In un panorama di tagli dei contributi pubblici devastanti in diversi settori, per il Roero è, invece, tempo di speranza. Perché grazie al Piano di sviluppo rurale, potrebbe essere in arrivo un tesoretto per mettere a posto i sentieri esistenti. E puntare così su quel turismo verde e attivo che, secondo l’Ente turismo, è, anche per la sinistra Tanaro, lo scenario del futuro. Ne avevamo accennato all’interno del servizio uscito il 4 ottobre, e ora, sciolto il riserbo richiesto in prossimità della presentazione in Regione, ecco il dettaglio della seconda tranche del progetto Rocche a 360°, dedicato al Roero orientale, che mira a conquistarsi una fetta dei sette milioni di euro messi a disposizione da palazzo Lascaris.

A illustrarlo è l’architetto maglianese Silvana Pellerino, che, insieme alle colleghe Chiara Borgognone, Lisa Amelio e Daniela Castore (esperta di cartografia), ha predisposto il piano, presentato dall’Ecomuseo delle Rocche e in attesa di placet regionale, per unire attraverso i sentieri i sei Comuni del Roero orientale.

«Il circuito base », spiega Pellerino, «supererà i 36 chilometri di lunghezza e si unirà agli altri percorsi del Roero arrivando fino a Vezza. Da 3 anni lavoriamo a questo progetto che avrà un costo di 113 mila euro. Abbiamo individuato tre circuiti con una forte caratterizzazione: il circuito dei castelli, quello dei mulini e quello dell’acino».«Sono previsti sostanziali interventi di sistemazione con consolidamento dei fondi », aggiunge la Pellerino, che precisa: «L’operazione non si limiterà solamente a rendere più agevoli i percorsi, è prevista infatti la realizzazione di ben sette aree di sosta, attrezzate per pic-nic e con giochi per i bambini, che rimarranno a disposizione della popolazione ».

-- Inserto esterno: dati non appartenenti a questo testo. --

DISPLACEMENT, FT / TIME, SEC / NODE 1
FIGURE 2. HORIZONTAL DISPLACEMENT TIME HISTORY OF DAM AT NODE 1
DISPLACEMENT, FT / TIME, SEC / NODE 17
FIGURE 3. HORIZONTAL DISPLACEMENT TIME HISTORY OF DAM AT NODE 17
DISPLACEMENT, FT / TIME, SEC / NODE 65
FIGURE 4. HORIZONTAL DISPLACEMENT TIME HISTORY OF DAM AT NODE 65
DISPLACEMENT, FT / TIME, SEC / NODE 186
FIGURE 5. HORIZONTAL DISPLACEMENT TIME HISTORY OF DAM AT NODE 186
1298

Nulla sarà lasciato. Dice l’architetto maglianese: «Sarà realizzato un sito Internet collegato a quello dell’Ecomuseo, oltre a una cartellonistica che coprirà l’intero percorso. A beneficio dei turisti anche la possibilità di affittare delle audio guide o scaricare applicazioni per i cellulari con voce narrante in numerose lingue per godere appieno le peculiarità della natura da cui saranno circondati ». «Il punto di riferimento», conclude la curatrice del progetto, «rimarrà l’ufficio dell’Ecomuseo, ma abbiamo pensato a tre punti informativi nei Comuni di Guarene, Magliano e Govone, dove i turisti potranno valutare i vari percorsi e affittare le audio guide. L’impatto sul territorio sarà forte perché i vari anelli toccheranno agriturismi e cantine e numerose altre attività turistiche già presenti nella zona ».

Il progetto, così come illustrato nei 6 paesi, è stato accolto con favore, in un clima di forte collaborazione fra Comuni. Resta ora da attendere il responso della Regione che valuterà, entro la fine del 2011, la bontà del dossier presentato dall’Ecomuseo.